### PROBLEM TO WORK ON
Identify each line below containing the string "moved" and copy it.

### DATASET CONTENT
========================================================================
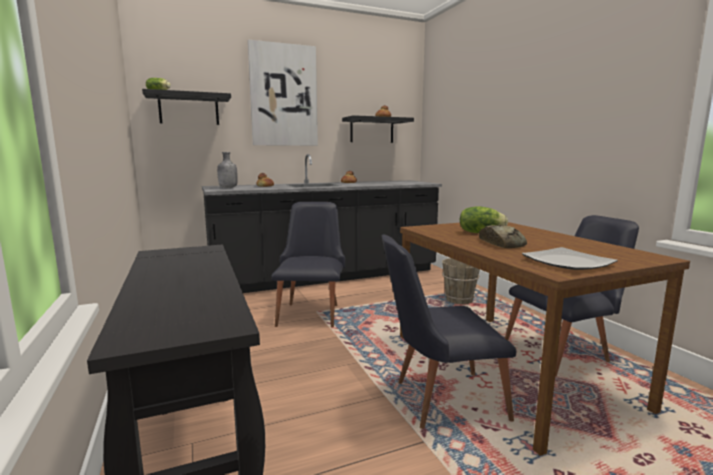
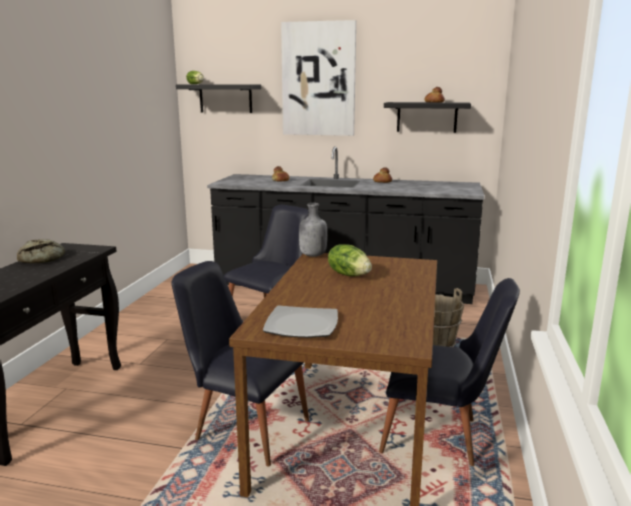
camera: 35 degrees right, 5 degrees up
grey bottle [217,152,238,188] -> grey bottle moved to [299,203,327,257]
bread [479,225,527,248] -> bread moved to [17,239,65,263]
========================================================================
### OUTPUT OF THE EXERCISE
grey bottle [217,152,238,188] -> grey bottle moved to [299,203,327,257]
bread [479,225,527,248] -> bread moved to [17,239,65,263]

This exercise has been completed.